The fourth EUSynBioS Symposium was held this year together with the Biomania Student Scientific Meeting from the 30th of September to the 1st of October in Brno, Czech Republic. Young European researchers from synthetic biology and biomedicine came together to present and discuss recent advances in their fields during two exciting days inside the sleek and futuristic facilities of the Brno Observatory and Planetarium.

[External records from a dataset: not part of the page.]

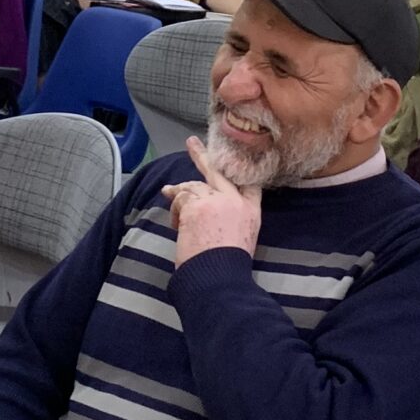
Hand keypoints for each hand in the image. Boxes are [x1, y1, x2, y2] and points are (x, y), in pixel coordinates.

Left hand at [163, 137, 262, 261]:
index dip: (239, 170)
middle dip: (203, 155)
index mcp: (252, 211)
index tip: (229, 161)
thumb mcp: (244, 237)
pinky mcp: (196, 205)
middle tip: (192, 143)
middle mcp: (235, 201)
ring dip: (179, 191)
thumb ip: (233, 219)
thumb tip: (214, 212)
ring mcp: (216, 200)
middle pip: (218, 172)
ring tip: (168, 191)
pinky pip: (181, 199)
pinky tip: (176, 224)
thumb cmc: (228, 266)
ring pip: (193, 185)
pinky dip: (175, 210)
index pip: (249, 183)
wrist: (219, 277)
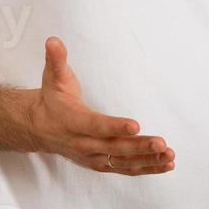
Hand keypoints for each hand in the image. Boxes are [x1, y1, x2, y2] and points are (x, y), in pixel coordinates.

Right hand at [28, 36, 175, 174]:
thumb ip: (56, 60)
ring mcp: (92, 156)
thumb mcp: (52, 78)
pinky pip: (124, 168)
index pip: (96, 126)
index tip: (136, 125)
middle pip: (114, 147)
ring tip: (169, 156)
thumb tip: (53, 40)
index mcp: (73, 121)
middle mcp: (83, 143)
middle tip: (162, 143)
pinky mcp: (99, 163)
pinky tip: (165, 165)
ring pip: (122, 162)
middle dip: (139, 146)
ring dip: (147, 160)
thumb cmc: (52, 99)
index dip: (115, 126)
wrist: (38, 128)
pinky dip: (145, 168)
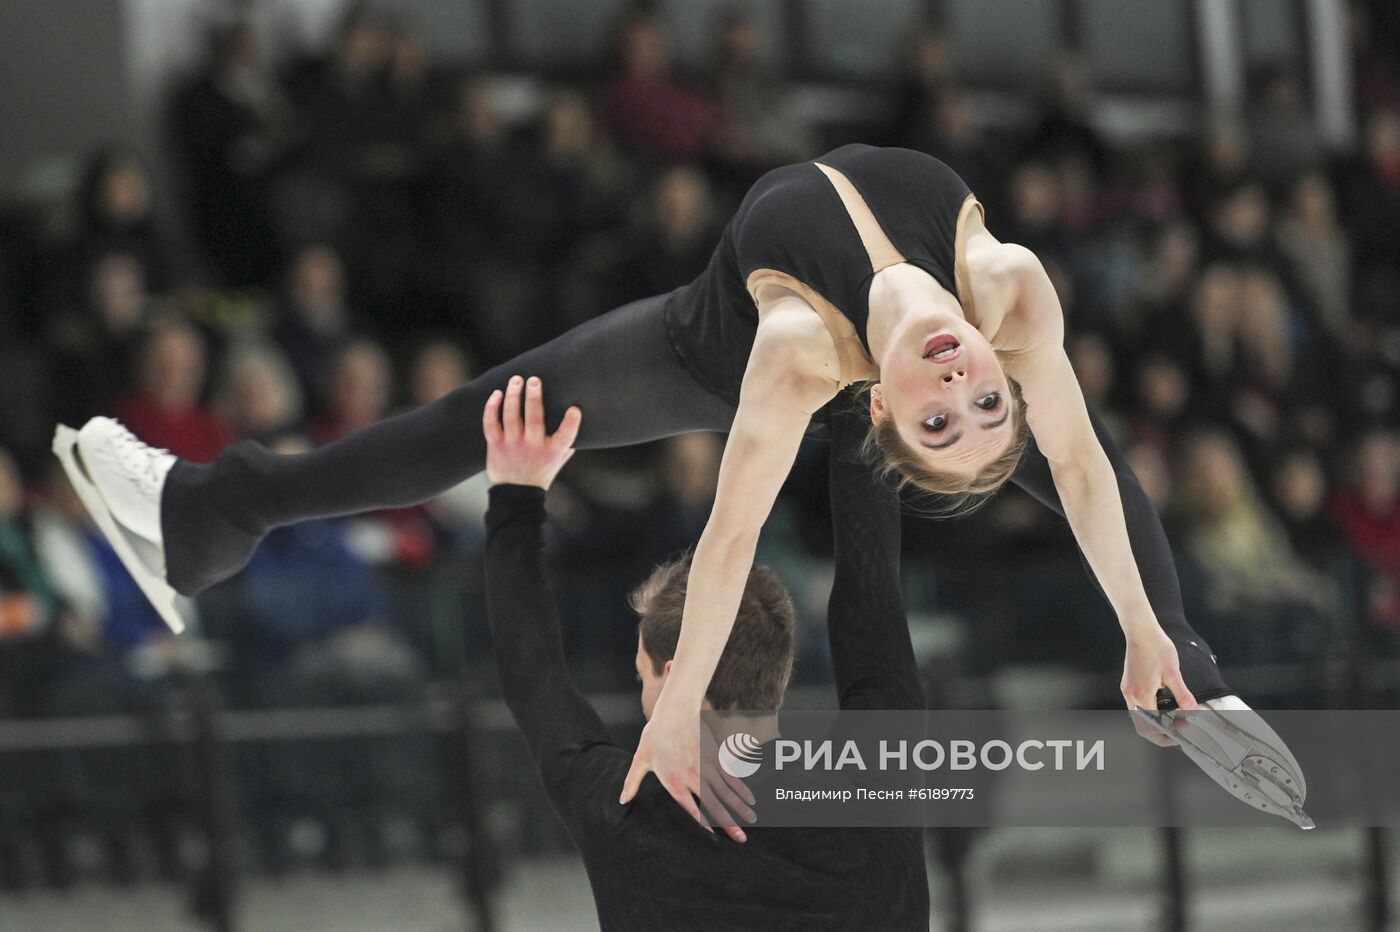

The first day was dedicated to biomedicine and biotechnology, and kicked off with an introduction by Pavel Dvořák. Pavel, a former member of the EUSynBioS Steering Committee and currently PI at Masaryk University Brno, chaired the conference on behalf of Biomania, an organization in Brno with the goal to bring students from various branches of natural sciences and biomedicine together. As such, it was a great opportunity for EUSynBioS to join hands with a closely connected and similar-minded organization and introduce synthetic biology to a young new audience. Throughout the day, many researchers presented their work and proved that the Czech Republic in general and Brno in particular are an emerging engine for biomedicine and biotechnology in Europe. Marek Mráz from Masaryk University gave a keynote lecture on the regulation of B-cell receptor signaling in B-cell leukemias, and Lenka Bešše from the Kantonsspital St. Gallen gave a lecture on drug resistance and drug repurposing in multiple myeloma.
On the second day of the joint event, EUSynBioS took over from Biomania. Cléa Lachaux, the EUSynBioS Academic Communication Officer, introduced the organization with a short presentation and announced the recently acquired legal status (as of August 2019, EUSynBioS is a registered non-profit organization based in Paris. Read more here). She was closely followed by Louise Horsfall, senior lecturer in biotechnology at the University of Edinburgh, with her keynote lecture on the biological up-cycling of metals. Having a circular economy in mind, her work represents an essential step towards a more sustainable future with the help of synthetic biology. Nico Claassens from the Max Planck Institute of Molecular Plant Physiology in Potsdam took up the same topic and discussed the role of synthetic biology for sustainability, or more precisely the role of synthetic metabolism, in one of the three break-out sessions of the day.
Break-out sessions, by now an essential building block in EUSynBioS symposia, give the chance to discuss topics in detail while in small groups and on a more informal level, making them an attractive alternative to big talks in crowded halls. A second break-out session was led by Louise Horsfall and Joanna Sadler from the University of St. Andrews. It focused on equality and equity, an often ignored topic that is not necessarily an issue in synthetic biology research alone, but in scientific research in general. The last break-out session aimed to introduce iGEM, the largest synthetic biology competition for students in the world. Nemanja Stijepovic, the European ambassador for the iGEM foundation, presented former Czech iGEM teams and challenged the participants of the session to register their own (and first ever) team from Brno in 2020.
Besides the break-out sessions, the conference allowed many young synthetic biology researchers to present their work on a professional platform, be it with posters and discussions or with their own presentations from a wide range of synthetic biology areas. Eventually, the conference closed with the last keynote lecture by Jakob Schweizer, scientific coordinator of the MaxSynBio initiative at the Max Planck Institute for Dynamics of Complex Technical Systems Magdeburg and member of the German Association for Synthetic Biology (GASB), who offered a refreshing and inspiring comparison between synthetic biology and the architectural school of Bauhaus. According to Schweizer, both fields strive towards minimalism, functionalism and modularization, and as such, parallels and common concepts should be examined with the prospect of mutual understanding and learning from experienced challenges and opportunities.
The academic program was embedded in a stimulating social framework, encompassing traditional food and music from the local Moravian region, a visit to the Mendel Museum, where Mendel originally performed his famous experiments on the heredity of genetic traits with peas in 1865, and a visit to the Villa Tugendhat, one of the most famous examples of Bauhaus architecture in Europe, which is currently celebrating its 100th anniversary. In contrast to previous locations for EUSynBioS symposia, Brno offered the chance to view synthetic biology from a new perspective and at the same time to present synthetic biology in an exciting city at the very center of Europe. It was a great experience and once more a symposium underlining the importance of Europe-wide exchange and cooperation in the field of synthetic biology. We, as EUSynBioS Steering Committee, thank Biomania for the great support and cooperation, the Brno Observatory and Planetarium for hosting us in their facilities, and our sponsors and media partners for their financial support. Above all, we want to thank all participants for their interest and passion and for making a European synthetic biology network reality.